-- Task requirements --
Word for word, restate the entries below, but exclude the images.

-- Excerpted data --

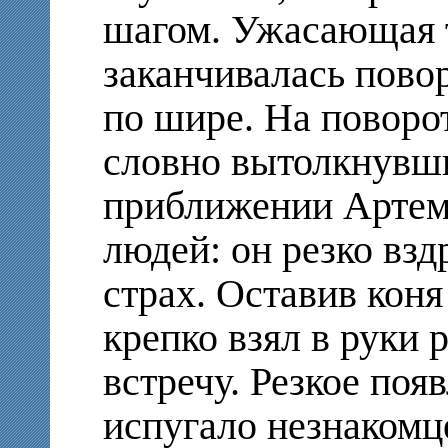
шагом. Ужасающая 
заканчивалась пово
по шире. На поворо
словно вытолкнувш
приближении Артем
людей: он резко взд
страх. Оставив коня
крепко взял в руки 
встречу. Резкое по
испугало незнакомце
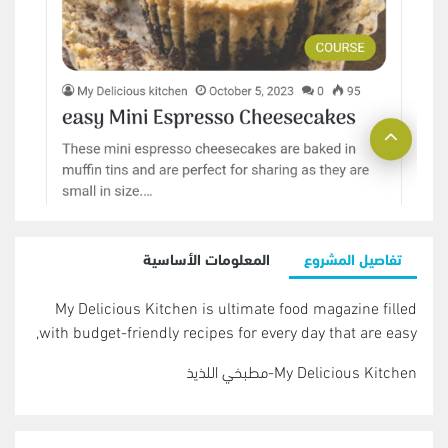
تفاصيل المشروع
المعلومات الأساسية
My Delicious Kitchen is ultimate food magazine filled
with budget-friendly recipes for every day that are easy,
My Delicious Kitchen-مطبخي اللذيذ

-- Reply to the exercise --
шагом. Ужасающая 
заканчивалась пово
по шире. На поворо
словно вытолкнувш
приближении Артем
людей: он резко взд
страх. Оставив коня
крепко взял в руки 
встречу. Резкое по
испугало незнакомце
تفاصيل المشروع
المعلومات الأساسية
My Delicious Kitchen is ultimate food magazine filled
with budget-friendly recipes for every day that are easy,
My Delicious Kitchen-مطبخي اللذيذ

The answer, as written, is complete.